The third step also considers what the dreamer could have done differently, and would like to do differently if a similar dream should ever recur. By considering alternative responses to the dream scenario, the FSM promotes the view that the dreamer can alter the dream memory and its effects in the here and now, and can rehearse for future dreams of a similar nature. The assumption that the dreamer is free to change grows out of the lucid dream literature, but is strengthened by the belief that I have espoused earlier that all dreams evidence some degree of dreamer reflectiveness.

Step Four: Imagery Transformations and Associations

The fourth step of the FSM finally addresses the imagery, and may involve noninvasive imagery work such as Jungian amplification and Gestalt dialoguing. But rather than treating the imagery as static, the dream worker focuses on the ways that the imagery may have changed in the course of the dream, and raises the question of how these changes might mirror changes, or the lack thereof, in the dreamer’s responses to the dream. So instead of asking, “What does a growling black dog mean to you?” the dream worker might ask, “How did the dog’s behavior relate to your response to it, and what do you think would have produced a more desirable response from the dog?” In the context of this process-oriented analysis of the imagery, it is, of course, important to discuss the dimension of life to which the dog might be alluding (e.g instinctual urges, dependent people, etc.). But the FSM discourages a direct one-to-one bridge between the dream imagery and a waking situation, because such narrowing, however appealing, effectively locks the imagery into place, thus ignoring the possibility of transformation.

For example, I had a client who literally dreamt that he was floating above a growling black dog that was barking and jumping up at him. My client flapped his arms and continue to float just above the barking dog. By focusing on his responses in therapy, my client was able to see how he was remaining aloof from his feelings, for fear that they would overwhelm him. A month later, after trying to trust his feelings, he dreamt again of floating just above a beautiful woman, who playfully tried to grab his foot and bring him down to earth. While he again remained aloof throughout the dream, he awoke feeling playful and desirous of her affections. By focusing principally on his reactions to the dog, and avoiding a hard-and-fast connection between the static image and parallel waking concerns, my client was able to alter his relationship to the dream imagery, thus freeing it to transform and evolve alongside him.

The Fifth Step: Applying New Responses

The last step of the FiveStar Method involves having the dreamer identity a life context in which he or she can practice the new responses that were identified in the dream work. This commitment to change one’s response prepares the dreamer to transform his waking relationships as well as to prepare for future dreams of a similar theme.
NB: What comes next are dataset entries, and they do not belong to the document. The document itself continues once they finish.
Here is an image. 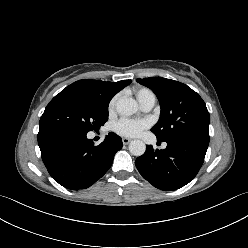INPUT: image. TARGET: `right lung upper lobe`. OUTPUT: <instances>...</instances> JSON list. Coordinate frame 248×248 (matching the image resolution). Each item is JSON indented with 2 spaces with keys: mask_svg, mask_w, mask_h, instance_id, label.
Wrapping results in <instances>:
<instances>
[{
  "mask_svg": "<svg viewBox=\"0 0 248 248\" xmlns=\"http://www.w3.org/2000/svg\"><path fill=\"white\" fill-rule=\"evenodd\" d=\"M130 83L131 80L105 82L82 79L67 86L62 92L79 95L99 106H108L112 97Z\"/></svg>",
  "mask_w": 248,
  "mask_h": 248,
  "instance_id": "1",
  "label": "right lung upper lobe"
}]
</instances>
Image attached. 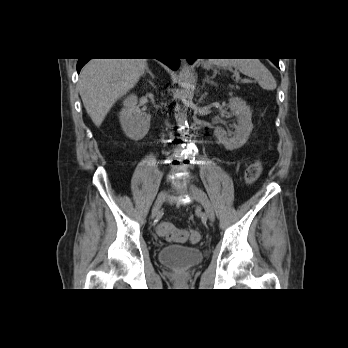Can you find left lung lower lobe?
I'll use <instances>...</instances> for the list:
<instances>
[{"mask_svg": "<svg viewBox=\"0 0 348 348\" xmlns=\"http://www.w3.org/2000/svg\"><path fill=\"white\" fill-rule=\"evenodd\" d=\"M196 59H188L189 63L192 64ZM278 68H279V62L278 59L271 60Z\"/></svg>", "mask_w": 348, "mask_h": 348, "instance_id": "left-lung-lower-lobe-1", "label": "left lung lower lobe"}]
</instances>
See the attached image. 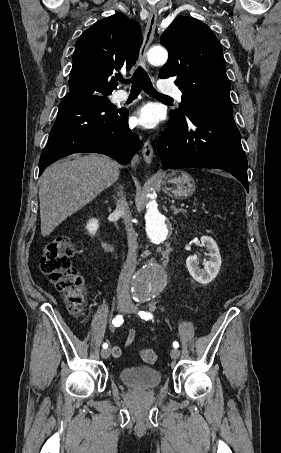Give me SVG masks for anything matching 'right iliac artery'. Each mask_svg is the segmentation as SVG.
<instances>
[{"mask_svg":"<svg viewBox=\"0 0 281 453\" xmlns=\"http://www.w3.org/2000/svg\"><path fill=\"white\" fill-rule=\"evenodd\" d=\"M123 317L122 315H117L113 321L112 324H114L115 327H119L123 323ZM108 345L106 343L103 344V348L106 349Z\"/></svg>","mask_w":281,"mask_h":453,"instance_id":"82829eb1","label":"right iliac artery"}]
</instances>
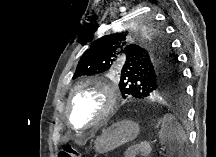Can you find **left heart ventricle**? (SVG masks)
I'll return each instance as SVG.
<instances>
[{"mask_svg": "<svg viewBox=\"0 0 216 157\" xmlns=\"http://www.w3.org/2000/svg\"><path fill=\"white\" fill-rule=\"evenodd\" d=\"M104 104L100 93L91 89L79 91L71 107L73 122L76 125H84L92 121Z\"/></svg>", "mask_w": 216, "mask_h": 157, "instance_id": "1", "label": "left heart ventricle"}]
</instances>
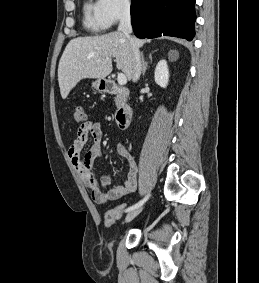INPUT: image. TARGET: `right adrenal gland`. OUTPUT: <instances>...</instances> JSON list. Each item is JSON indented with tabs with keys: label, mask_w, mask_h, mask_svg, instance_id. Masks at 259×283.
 <instances>
[{
	"label": "right adrenal gland",
	"mask_w": 259,
	"mask_h": 283,
	"mask_svg": "<svg viewBox=\"0 0 259 283\" xmlns=\"http://www.w3.org/2000/svg\"><path fill=\"white\" fill-rule=\"evenodd\" d=\"M149 59L150 60L152 59L151 54L149 55ZM141 62H142V76H144L148 66V61H145L143 52L141 53Z\"/></svg>",
	"instance_id": "1"
}]
</instances>
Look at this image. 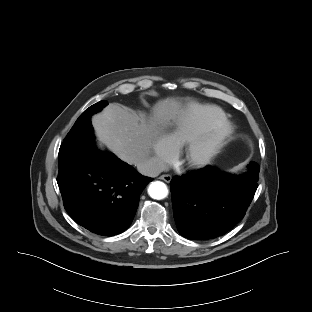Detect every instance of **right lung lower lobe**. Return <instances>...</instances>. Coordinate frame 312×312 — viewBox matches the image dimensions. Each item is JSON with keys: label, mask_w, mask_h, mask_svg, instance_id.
<instances>
[{"label": "right lung lower lobe", "mask_w": 312, "mask_h": 312, "mask_svg": "<svg viewBox=\"0 0 312 312\" xmlns=\"http://www.w3.org/2000/svg\"><path fill=\"white\" fill-rule=\"evenodd\" d=\"M152 180L90 143L68 169L59 171L57 183L75 222L95 234L112 236L130 226L140 194Z\"/></svg>", "instance_id": "1"}]
</instances>
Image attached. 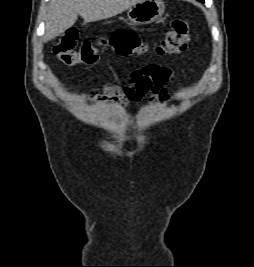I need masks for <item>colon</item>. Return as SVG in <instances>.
<instances>
[{
  "mask_svg": "<svg viewBox=\"0 0 254 267\" xmlns=\"http://www.w3.org/2000/svg\"><path fill=\"white\" fill-rule=\"evenodd\" d=\"M190 24L187 19H176L158 44L149 47L136 34L129 31H118L109 38L95 43L84 41L78 43L76 30H67L54 47V51L63 65L76 67L94 64L100 54L110 49L118 55H142L152 51L158 55H173L184 51L189 42Z\"/></svg>",
  "mask_w": 254,
  "mask_h": 267,
  "instance_id": "1",
  "label": "colon"
}]
</instances>
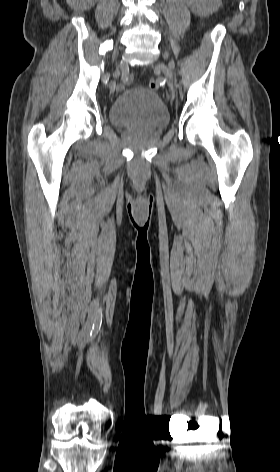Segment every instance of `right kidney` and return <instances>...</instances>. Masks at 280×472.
Returning a JSON list of instances; mask_svg holds the SVG:
<instances>
[{
  "label": "right kidney",
  "mask_w": 280,
  "mask_h": 472,
  "mask_svg": "<svg viewBox=\"0 0 280 472\" xmlns=\"http://www.w3.org/2000/svg\"><path fill=\"white\" fill-rule=\"evenodd\" d=\"M98 0H80V4L83 8L89 9L92 7Z\"/></svg>",
  "instance_id": "right-kidney-1"
}]
</instances>
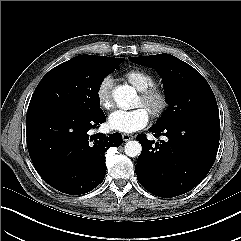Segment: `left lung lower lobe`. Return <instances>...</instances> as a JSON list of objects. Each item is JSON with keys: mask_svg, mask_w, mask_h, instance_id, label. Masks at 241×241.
Segmentation results:
<instances>
[{"mask_svg": "<svg viewBox=\"0 0 241 241\" xmlns=\"http://www.w3.org/2000/svg\"><path fill=\"white\" fill-rule=\"evenodd\" d=\"M167 137L154 144L139 134L142 152L135 166L137 179L150 193L171 198L197 186L211 169L219 145L220 122L190 118L150 128Z\"/></svg>", "mask_w": 241, "mask_h": 241, "instance_id": "left-lung-lower-lobe-1", "label": "left lung lower lobe"}]
</instances>
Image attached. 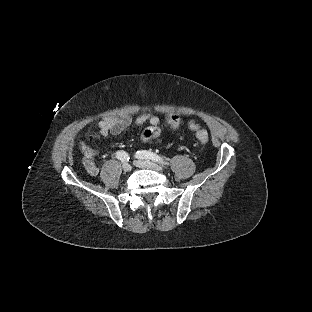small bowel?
I'll return each mask as SVG.
<instances>
[{
	"instance_id": "obj_1",
	"label": "small bowel",
	"mask_w": 312,
	"mask_h": 312,
	"mask_svg": "<svg viewBox=\"0 0 312 312\" xmlns=\"http://www.w3.org/2000/svg\"><path fill=\"white\" fill-rule=\"evenodd\" d=\"M132 122L133 120L129 115H124L121 117L109 116L100 120L97 126L99 133L102 136L118 135L126 130L132 124ZM146 122L149 124H160V118L152 113H144L134 120L136 125H142ZM188 128L191 131L196 132L201 127L195 120H190L188 122ZM79 149L82 153V162L86 172L91 176L98 175L99 166L95 162L96 151L84 141L80 142Z\"/></svg>"
}]
</instances>
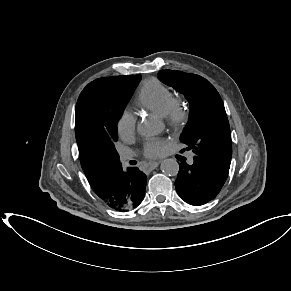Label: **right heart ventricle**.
I'll use <instances>...</instances> for the list:
<instances>
[{"mask_svg": "<svg viewBox=\"0 0 291 291\" xmlns=\"http://www.w3.org/2000/svg\"><path fill=\"white\" fill-rule=\"evenodd\" d=\"M176 98L169 87L155 78L144 81L138 91L136 105L163 117L173 106Z\"/></svg>", "mask_w": 291, "mask_h": 291, "instance_id": "obj_1", "label": "right heart ventricle"}]
</instances>
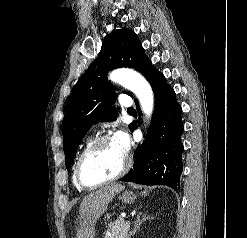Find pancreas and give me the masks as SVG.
I'll return each instance as SVG.
<instances>
[{"label": "pancreas", "mask_w": 247, "mask_h": 238, "mask_svg": "<svg viewBox=\"0 0 247 238\" xmlns=\"http://www.w3.org/2000/svg\"><path fill=\"white\" fill-rule=\"evenodd\" d=\"M130 224H127L123 218H118L112 227H110V235H106L105 238H126Z\"/></svg>", "instance_id": "pancreas-1"}]
</instances>
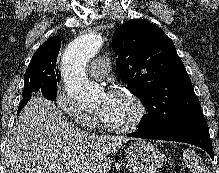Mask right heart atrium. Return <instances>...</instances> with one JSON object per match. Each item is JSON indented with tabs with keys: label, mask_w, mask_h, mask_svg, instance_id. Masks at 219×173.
I'll list each match as a JSON object with an SVG mask.
<instances>
[{
	"label": "right heart atrium",
	"mask_w": 219,
	"mask_h": 173,
	"mask_svg": "<svg viewBox=\"0 0 219 173\" xmlns=\"http://www.w3.org/2000/svg\"><path fill=\"white\" fill-rule=\"evenodd\" d=\"M55 101L58 107L80 126L85 128H93L96 126V113L94 111L85 110L63 89L58 88L56 90Z\"/></svg>",
	"instance_id": "right-heart-atrium-1"
}]
</instances>
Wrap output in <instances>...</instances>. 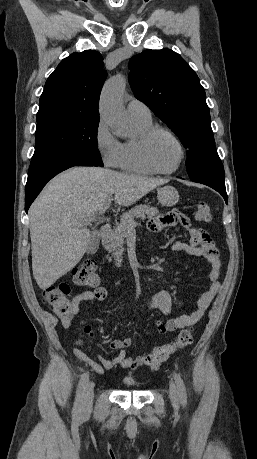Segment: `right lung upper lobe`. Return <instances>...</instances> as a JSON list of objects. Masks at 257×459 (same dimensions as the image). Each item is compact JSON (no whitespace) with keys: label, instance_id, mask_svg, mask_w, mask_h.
<instances>
[{"label":"right lung upper lobe","instance_id":"cb5924a9","mask_svg":"<svg viewBox=\"0 0 257 459\" xmlns=\"http://www.w3.org/2000/svg\"><path fill=\"white\" fill-rule=\"evenodd\" d=\"M101 54L86 50L63 59L49 76L39 111H68L99 117L97 105L107 77Z\"/></svg>","mask_w":257,"mask_h":459}]
</instances>
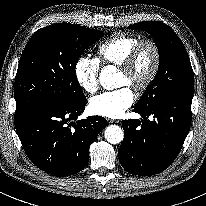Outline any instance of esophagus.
Segmentation results:
<instances>
[{
	"label": "esophagus",
	"instance_id": "1",
	"mask_svg": "<svg viewBox=\"0 0 206 206\" xmlns=\"http://www.w3.org/2000/svg\"><path fill=\"white\" fill-rule=\"evenodd\" d=\"M109 123H119V120H115V119H108Z\"/></svg>",
	"mask_w": 206,
	"mask_h": 206
}]
</instances>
At this point, the client may or may not adopt a lucid dream induction strategy in order to leverage the therapeutic benefit of the dream work.

In the final analysis, the FSM treats dreamer awareness and imagery analysis as equally valuable components in a larger framework that values, above all, the evolving relationship between dreamer and dream as the centerpiece of a dynamic, relational approach to the dream experience.


Marriage of Lucid Dreaming and Dream Analysis (part 1)

A client of mine once dreamed that she was lying in bed. A man dressed in a robe, with a hood covering his face, walked up and stood beside her bed. He said, “I want your heart.” Visualizing the man ripping her heart from her chest, the woman awoke in terror.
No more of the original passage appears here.